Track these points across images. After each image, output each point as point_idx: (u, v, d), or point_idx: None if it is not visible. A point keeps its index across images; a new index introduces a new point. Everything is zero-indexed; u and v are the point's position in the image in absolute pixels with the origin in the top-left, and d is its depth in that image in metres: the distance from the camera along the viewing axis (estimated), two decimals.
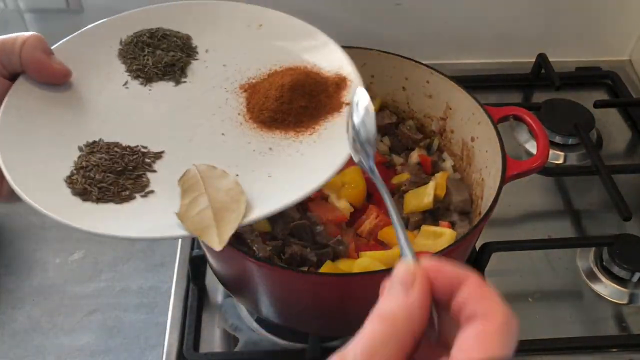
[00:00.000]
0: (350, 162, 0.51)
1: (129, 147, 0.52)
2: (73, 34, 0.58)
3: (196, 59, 0.60)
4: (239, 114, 0.56)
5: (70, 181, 0.49)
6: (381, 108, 0.85)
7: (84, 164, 0.50)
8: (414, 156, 0.81)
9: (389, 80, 0.82)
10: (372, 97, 0.84)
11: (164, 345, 0.74)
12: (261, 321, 0.75)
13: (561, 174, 0.95)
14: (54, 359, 0.74)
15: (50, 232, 0.87)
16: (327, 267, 0.65)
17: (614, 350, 0.74)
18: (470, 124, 0.75)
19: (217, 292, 0.80)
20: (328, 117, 0.56)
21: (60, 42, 0.57)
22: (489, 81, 1.08)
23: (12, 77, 0.52)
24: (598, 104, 1.01)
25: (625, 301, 0.79)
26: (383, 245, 0.72)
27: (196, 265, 0.80)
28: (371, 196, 0.76)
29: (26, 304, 0.79)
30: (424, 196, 0.75)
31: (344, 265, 0.67)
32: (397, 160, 0.82)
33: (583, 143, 0.94)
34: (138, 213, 0.48)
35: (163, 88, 0.57)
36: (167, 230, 0.46)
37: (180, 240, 0.84)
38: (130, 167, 0.51)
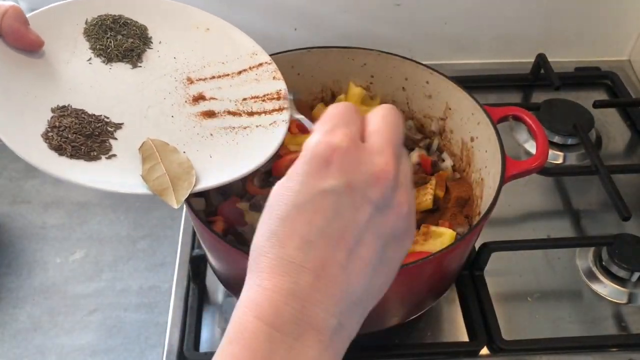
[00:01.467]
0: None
1: (94, 115, 0.59)
2: (43, 8, 0.63)
3: (151, 48, 0.67)
4: (185, 101, 0.65)
5: (46, 137, 0.56)
6: None
7: (57, 124, 0.57)
8: (414, 156, 0.81)
9: (389, 81, 0.82)
10: (372, 97, 0.85)
11: (164, 345, 0.74)
12: None
13: (560, 174, 0.95)
14: (55, 358, 0.74)
15: (51, 232, 0.87)
16: None
17: (614, 349, 0.75)
18: (470, 124, 0.75)
19: (217, 291, 0.80)
20: (260, 118, 0.66)
21: (32, 12, 0.62)
22: (488, 81, 1.08)
23: None
24: (597, 104, 1.01)
25: (624, 301, 0.80)
26: None
27: (196, 265, 0.80)
28: None
29: (27, 304, 0.79)
30: (424, 196, 0.75)
31: None
32: None
33: (582, 143, 0.94)
34: (105, 171, 0.56)
35: (122, 69, 0.65)
36: (132, 187, 0.55)
37: (180, 240, 0.84)
38: (96, 133, 0.58)
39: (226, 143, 0.62)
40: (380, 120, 0.41)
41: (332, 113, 0.41)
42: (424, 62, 0.78)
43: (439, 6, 1.06)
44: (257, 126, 0.65)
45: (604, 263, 0.82)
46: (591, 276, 0.82)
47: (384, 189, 0.39)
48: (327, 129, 0.39)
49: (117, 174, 0.56)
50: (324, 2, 1.04)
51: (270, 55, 0.72)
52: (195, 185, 0.56)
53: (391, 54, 0.79)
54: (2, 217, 0.89)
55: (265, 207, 0.40)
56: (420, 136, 0.83)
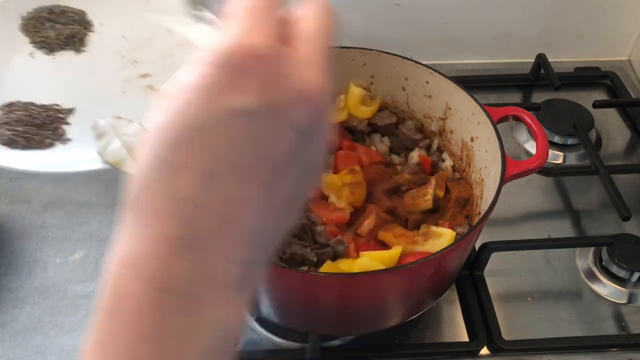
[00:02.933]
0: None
1: (43, 105, 0.60)
2: None
3: (92, 31, 0.68)
4: (136, 76, 0.65)
5: None
6: (381, 108, 0.85)
7: (6, 120, 0.58)
8: (414, 156, 0.81)
9: (389, 81, 0.82)
10: (372, 97, 0.85)
11: None
12: (261, 321, 0.75)
13: (560, 174, 0.95)
14: (55, 358, 0.74)
15: (51, 231, 0.87)
16: (327, 267, 0.66)
17: (614, 350, 0.75)
18: (470, 124, 0.75)
19: None
20: None
21: None
22: (488, 81, 1.08)
23: None
24: (597, 104, 1.01)
25: (624, 301, 0.80)
26: (383, 245, 0.72)
27: None
28: (371, 195, 0.76)
29: (27, 304, 0.79)
30: (424, 196, 0.75)
31: (344, 265, 0.67)
32: (397, 160, 0.82)
33: (582, 143, 0.94)
34: (61, 155, 0.57)
35: (66, 57, 0.66)
36: (89, 164, 0.56)
37: None
38: (48, 121, 0.59)
39: None
40: (316, 22, 0.33)
41: (251, 5, 0.29)
42: (424, 62, 0.78)
43: (439, 6, 1.06)
44: None
45: (604, 263, 0.82)
46: (591, 276, 0.82)
47: (313, 111, 0.31)
48: (243, 27, 0.29)
49: (73, 156, 0.57)
50: None
51: None
52: None
53: (391, 54, 0.79)
54: (2, 217, 0.89)
55: (153, 119, 0.29)
56: (420, 136, 0.83)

## Task directions:
Repeat, exactly and with no pictures, each line from the line that holds "49: (117, 174, 0.56)" through the last line of the records above.

## Exercise answer:
49: (117, 174, 0.56)
50: (324, 2, 1.04)
51: (270, 55, 0.72)
52: (195, 185, 0.56)
53: (391, 54, 0.79)
54: (2, 217, 0.89)
55: (265, 207, 0.40)
56: (420, 136, 0.83)
[00:02.933]
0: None
1: (43, 105, 0.60)
2: None
3: (92, 31, 0.68)
4: (136, 76, 0.65)
5: None
6: (381, 108, 0.85)
7: (6, 120, 0.58)
8: (414, 156, 0.81)
9: (389, 81, 0.82)
10: (372, 97, 0.85)
11: None
12: (261, 321, 0.75)
13: (560, 174, 0.95)
14: (55, 358, 0.74)
15: (51, 231, 0.87)
16: (327, 267, 0.66)
17: (614, 350, 0.75)
18: (470, 124, 0.75)
19: None
20: None
21: None
22: (488, 81, 1.08)
23: None
24: (597, 104, 1.01)
25: (624, 301, 0.80)
26: (383, 245, 0.72)
27: None
28: (371, 195, 0.76)
29: (27, 304, 0.79)
30: (424, 196, 0.75)
31: (344, 265, 0.67)
32: (397, 160, 0.82)
33: (582, 143, 0.94)
34: (61, 155, 0.57)
35: (66, 57, 0.66)
36: (89, 164, 0.56)
37: None
38: (48, 121, 0.59)
39: None
40: (316, 22, 0.33)
41: (251, 5, 0.29)
42: (424, 62, 0.78)
43: (439, 6, 1.06)
44: None
45: (604, 263, 0.82)
46: (591, 276, 0.82)
47: (313, 111, 0.31)
48: (243, 27, 0.29)
49: (73, 156, 0.57)
50: None
51: None
52: None
53: (391, 54, 0.79)
54: (2, 217, 0.89)
55: (153, 119, 0.29)
56: (420, 136, 0.83)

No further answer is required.